» **Task brief**:
Output all of the entries exactly as they are given.

[Task material]

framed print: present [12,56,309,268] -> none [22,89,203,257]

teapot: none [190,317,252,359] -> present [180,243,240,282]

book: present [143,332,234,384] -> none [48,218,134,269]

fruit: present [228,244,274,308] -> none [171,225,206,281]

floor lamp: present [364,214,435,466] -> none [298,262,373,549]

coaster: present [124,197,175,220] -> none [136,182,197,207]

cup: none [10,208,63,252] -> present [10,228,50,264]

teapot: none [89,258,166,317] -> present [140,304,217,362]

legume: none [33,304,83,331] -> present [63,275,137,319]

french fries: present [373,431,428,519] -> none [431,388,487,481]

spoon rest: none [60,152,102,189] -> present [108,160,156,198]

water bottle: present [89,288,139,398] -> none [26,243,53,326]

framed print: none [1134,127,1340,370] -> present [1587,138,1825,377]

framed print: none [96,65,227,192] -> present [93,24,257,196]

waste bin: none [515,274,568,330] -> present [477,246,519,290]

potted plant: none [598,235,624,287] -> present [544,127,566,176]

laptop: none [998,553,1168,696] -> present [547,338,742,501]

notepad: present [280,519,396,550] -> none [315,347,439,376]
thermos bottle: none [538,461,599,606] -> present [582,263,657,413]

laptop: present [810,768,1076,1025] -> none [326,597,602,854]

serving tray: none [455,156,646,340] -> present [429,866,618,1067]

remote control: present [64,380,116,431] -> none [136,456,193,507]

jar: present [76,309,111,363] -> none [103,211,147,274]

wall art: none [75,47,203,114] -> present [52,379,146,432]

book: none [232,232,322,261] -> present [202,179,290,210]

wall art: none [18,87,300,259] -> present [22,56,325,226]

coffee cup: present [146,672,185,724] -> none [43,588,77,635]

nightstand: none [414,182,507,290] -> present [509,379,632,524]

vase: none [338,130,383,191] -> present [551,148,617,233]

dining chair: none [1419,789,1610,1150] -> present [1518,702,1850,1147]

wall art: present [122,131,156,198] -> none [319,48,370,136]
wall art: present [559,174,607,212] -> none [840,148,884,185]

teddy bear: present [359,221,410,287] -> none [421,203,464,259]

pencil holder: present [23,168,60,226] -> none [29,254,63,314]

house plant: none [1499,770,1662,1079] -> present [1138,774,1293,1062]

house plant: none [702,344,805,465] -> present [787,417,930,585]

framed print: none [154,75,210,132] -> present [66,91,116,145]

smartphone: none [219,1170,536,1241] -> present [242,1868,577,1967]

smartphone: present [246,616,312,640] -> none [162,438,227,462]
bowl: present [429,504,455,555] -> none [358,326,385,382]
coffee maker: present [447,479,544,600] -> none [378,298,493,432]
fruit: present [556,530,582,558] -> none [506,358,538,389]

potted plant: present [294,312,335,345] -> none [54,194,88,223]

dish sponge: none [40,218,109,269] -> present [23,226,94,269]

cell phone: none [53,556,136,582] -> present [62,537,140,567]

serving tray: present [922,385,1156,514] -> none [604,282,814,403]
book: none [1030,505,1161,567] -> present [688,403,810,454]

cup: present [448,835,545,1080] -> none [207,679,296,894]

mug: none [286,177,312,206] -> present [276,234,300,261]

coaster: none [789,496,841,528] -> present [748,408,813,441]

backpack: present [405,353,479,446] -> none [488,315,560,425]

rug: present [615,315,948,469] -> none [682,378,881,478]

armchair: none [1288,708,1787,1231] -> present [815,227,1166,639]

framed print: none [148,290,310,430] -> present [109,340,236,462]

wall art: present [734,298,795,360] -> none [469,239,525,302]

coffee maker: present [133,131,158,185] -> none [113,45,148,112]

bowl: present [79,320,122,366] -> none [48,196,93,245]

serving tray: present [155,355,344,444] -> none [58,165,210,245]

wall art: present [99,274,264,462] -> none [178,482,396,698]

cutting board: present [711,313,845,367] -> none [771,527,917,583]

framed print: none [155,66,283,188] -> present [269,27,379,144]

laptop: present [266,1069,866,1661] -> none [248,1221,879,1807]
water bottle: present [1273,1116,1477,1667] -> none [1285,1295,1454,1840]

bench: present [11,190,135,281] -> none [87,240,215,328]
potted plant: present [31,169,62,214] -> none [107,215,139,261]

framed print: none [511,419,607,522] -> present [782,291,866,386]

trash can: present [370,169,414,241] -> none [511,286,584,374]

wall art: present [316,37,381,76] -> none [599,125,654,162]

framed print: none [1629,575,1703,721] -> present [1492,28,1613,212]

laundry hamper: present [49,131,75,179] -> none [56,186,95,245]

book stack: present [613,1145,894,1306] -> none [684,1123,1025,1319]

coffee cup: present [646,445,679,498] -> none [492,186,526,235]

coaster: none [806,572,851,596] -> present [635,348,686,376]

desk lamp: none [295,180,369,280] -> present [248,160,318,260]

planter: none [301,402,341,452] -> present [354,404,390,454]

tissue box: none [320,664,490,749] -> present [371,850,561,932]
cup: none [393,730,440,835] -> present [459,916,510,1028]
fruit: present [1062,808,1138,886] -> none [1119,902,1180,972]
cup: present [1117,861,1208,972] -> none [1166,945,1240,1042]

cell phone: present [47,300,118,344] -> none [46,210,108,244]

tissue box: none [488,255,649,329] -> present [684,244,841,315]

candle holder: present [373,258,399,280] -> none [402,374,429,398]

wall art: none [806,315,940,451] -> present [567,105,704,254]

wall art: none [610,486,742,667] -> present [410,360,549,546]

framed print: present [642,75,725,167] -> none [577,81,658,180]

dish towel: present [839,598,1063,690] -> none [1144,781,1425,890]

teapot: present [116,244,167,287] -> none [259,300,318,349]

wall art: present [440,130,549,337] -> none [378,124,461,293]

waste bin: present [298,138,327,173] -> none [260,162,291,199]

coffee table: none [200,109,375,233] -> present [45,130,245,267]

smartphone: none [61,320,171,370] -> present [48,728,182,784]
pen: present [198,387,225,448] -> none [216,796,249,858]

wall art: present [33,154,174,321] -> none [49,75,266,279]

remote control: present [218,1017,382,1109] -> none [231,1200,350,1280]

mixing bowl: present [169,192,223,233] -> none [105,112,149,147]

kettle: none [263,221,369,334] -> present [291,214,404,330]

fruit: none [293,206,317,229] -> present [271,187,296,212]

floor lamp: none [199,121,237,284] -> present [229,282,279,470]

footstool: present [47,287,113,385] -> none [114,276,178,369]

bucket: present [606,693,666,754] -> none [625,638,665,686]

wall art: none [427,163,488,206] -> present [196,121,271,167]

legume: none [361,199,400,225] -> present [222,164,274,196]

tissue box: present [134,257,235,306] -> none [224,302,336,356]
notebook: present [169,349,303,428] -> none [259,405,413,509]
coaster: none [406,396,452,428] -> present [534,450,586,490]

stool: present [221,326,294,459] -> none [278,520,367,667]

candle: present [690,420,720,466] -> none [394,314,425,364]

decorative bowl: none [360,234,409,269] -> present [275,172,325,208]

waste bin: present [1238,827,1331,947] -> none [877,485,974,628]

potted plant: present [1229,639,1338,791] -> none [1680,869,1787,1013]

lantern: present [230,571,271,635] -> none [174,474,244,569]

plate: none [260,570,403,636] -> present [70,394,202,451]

[/Task material]

» **Response**:
framed print: present [12,56,309,268] -> none [22,89,203,257]

teapot: none [190,317,252,359] -> present [180,243,240,282]

book: present [143,332,234,384] -> none [48,218,134,269]

fruit: present [228,244,274,308] -> none [171,225,206,281]

floor lamp: present [364,214,435,466] -> none [298,262,373,549]

coaster: present [124,197,175,220] -> none [136,182,197,207]

cup: none [10,208,63,252] -> present [10,228,50,264]

teapot: none [89,258,166,317] -> present [140,304,217,362]

legume: none [33,304,83,331] -> present [63,275,137,319]

french fries: present [373,431,428,519] -> none [431,388,487,481]

spoon rest: none [60,152,102,189] -> present [108,160,156,198]

water bottle: present [89,288,139,398] -> none [26,243,53,326]

framed print: none [1134,127,1340,370] -> present [1587,138,1825,377]

framed print: none [96,65,227,192] -> present [93,24,257,196]

waste bin: none [515,274,568,330] -> present [477,246,519,290]

potted plant: none [598,235,624,287] -> present [544,127,566,176]

laptop: none [998,553,1168,696] -> present [547,338,742,501]

notepad: present [280,519,396,550] -> none [315,347,439,376]
thermos bottle: none [538,461,599,606] -> present [582,263,657,413]

laptop: present [810,768,1076,1025] -> none [326,597,602,854]

serving tray: none [455,156,646,340] -> present [429,866,618,1067]

remote control: present [64,380,116,431] -> none [136,456,193,507]

jar: present [76,309,111,363] -> none [103,211,147,274]

wall art: none [75,47,203,114] -> present [52,379,146,432]

book: none [232,232,322,261] -> present [202,179,290,210]

wall art: none [18,87,300,259] -> present [22,56,325,226]

coffee cup: present [146,672,185,724] -> none [43,588,77,635]

nightstand: none [414,182,507,290] -> present [509,379,632,524]

vase: none [338,130,383,191] -> present [551,148,617,233]

dining chair: none [1419,789,1610,1150] -> present [1518,702,1850,1147]

wall art: present [122,131,156,198] -> none [319,48,370,136]
wall art: present [559,174,607,212] -> none [840,148,884,185]

teddy bear: present [359,221,410,287] -> none [421,203,464,259]

pencil holder: present [23,168,60,226] -> none [29,254,63,314]

house plant: none [1499,770,1662,1079] -> present [1138,774,1293,1062]

house plant: none [702,344,805,465] -> present [787,417,930,585]

framed print: none [154,75,210,132] -> present [66,91,116,145]

smartphone: none [219,1170,536,1241] -> present [242,1868,577,1967]

smartphone: present [246,616,312,640] -> none [162,438,227,462]
bowl: present [429,504,455,555] -> none [358,326,385,382]
coffee maker: present [447,479,544,600] -> none [378,298,493,432]
fruit: present [556,530,582,558] -> none [506,358,538,389]

potted plant: present [294,312,335,345] -> none [54,194,88,223]

dish sponge: none [40,218,109,269] -> present [23,226,94,269]

cell phone: none [53,556,136,582] -> present [62,537,140,567]

serving tray: present [922,385,1156,514] -> none [604,282,814,403]
book: none [1030,505,1161,567] -> present [688,403,810,454]

cup: present [448,835,545,1080] -> none [207,679,296,894]

mug: none [286,177,312,206] -> present [276,234,300,261]

coaster: none [789,496,841,528] -> present [748,408,813,441]

backpack: present [405,353,479,446] -> none [488,315,560,425]

rug: present [615,315,948,469] -> none [682,378,881,478]

armchair: none [1288,708,1787,1231] -> present [815,227,1166,639]

framed print: none [148,290,310,430] -> present [109,340,236,462]

wall art: present [734,298,795,360] -> none [469,239,525,302]

coffee maker: present [133,131,158,185] -> none [113,45,148,112]

bowl: present [79,320,122,366] -> none [48,196,93,245]

serving tray: present [155,355,344,444] -> none [58,165,210,245]

wall art: present [99,274,264,462] -> none [178,482,396,698]

cutting board: present [711,313,845,367] -> none [771,527,917,583]

framed print: none [155,66,283,188] -> present [269,27,379,144]

laptop: present [266,1069,866,1661] -> none [248,1221,879,1807]
water bottle: present [1273,1116,1477,1667] -> none [1285,1295,1454,1840]

bench: present [11,190,135,281] -> none [87,240,215,328]
potted plant: present [31,169,62,214] -> none [107,215,139,261]

framed print: none [511,419,607,522] -> present [782,291,866,386]

trash can: present [370,169,414,241] -> none [511,286,584,374]

wall art: present [316,37,381,76] -> none [599,125,654,162]

framed print: none [1629,575,1703,721] -> present [1492,28,1613,212]

laundry hamper: present [49,131,75,179] -> none [56,186,95,245]

book stack: present [613,1145,894,1306] -> none [684,1123,1025,1319]

coffee cup: present [646,445,679,498] -> none [492,186,526,235]

coaster: none [806,572,851,596] -> present [635,348,686,376]

desk lamp: none [295,180,369,280] -> present [248,160,318,260]

planter: none [301,402,341,452] -> present [354,404,390,454]

tissue box: none [320,664,490,749] -> present [371,850,561,932]
cup: none [393,730,440,835] -> present [459,916,510,1028]
fruit: present [1062,808,1138,886] -> none [1119,902,1180,972]
cup: present [1117,861,1208,972] -> none [1166,945,1240,1042]

cell phone: present [47,300,118,344] -> none [46,210,108,244]

tissue box: none [488,255,649,329] -> present [684,244,841,315]

candle holder: present [373,258,399,280] -> none [402,374,429,398]

wall art: none [806,315,940,451] -> present [567,105,704,254]

wall art: none [610,486,742,667] -> present [410,360,549,546]

framed print: present [642,75,725,167] -> none [577,81,658,180]

dish towel: present [839,598,1063,690] -> none [1144,781,1425,890]

teapot: present [116,244,167,287] -> none [259,300,318,349]

wall art: present [440,130,549,337] -> none [378,124,461,293]

waste bin: present [298,138,327,173] -> none [260,162,291,199]

coffee table: none [200,109,375,233] -> present [45,130,245,267]

smartphone: none [61,320,171,370] -> present [48,728,182,784]
pen: present [198,387,225,448] -> none [216,796,249,858]

wall art: present [33,154,174,321] -> none [49,75,266,279]

remote control: present [218,1017,382,1109] -> none [231,1200,350,1280]

mixing bowl: present [169,192,223,233] -> none [105,112,149,147]

kettle: none [263,221,369,334] -> present [291,214,404,330]

fruit: none [293,206,317,229] -> present [271,187,296,212]

floor lamp: none [199,121,237,284] -> present [229,282,279,470]

footstool: present [47,287,113,385] -> none [114,276,178,369]

bucket: present [606,693,666,754] -> none [625,638,665,686]

wall art: none [427,163,488,206] -> present [196,121,271,167]

legume: none [361,199,400,225] -> present [222,164,274,196]

tissue box: present [134,257,235,306] -> none [224,302,336,356]
notebook: present [169,349,303,428] -> none [259,405,413,509]
coaster: none [406,396,452,428] -> present [534,450,586,490]

stool: present [221,326,294,459] -> none [278,520,367,667]

candle: present [690,420,720,466] -> none [394,314,425,364]

decorative bowl: none [360,234,409,269] -> present [275,172,325,208]

waste bin: present [1238,827,1331,947] -> none [877,485,974,628]

potted plant: present [1229,639,1338,791] -> none [1680,869,1787,1013]

lantern: present [230,571,271,635] -> none [174,474,244,569]

plate: none [260,570,403,636] -> present [70,394,202,451]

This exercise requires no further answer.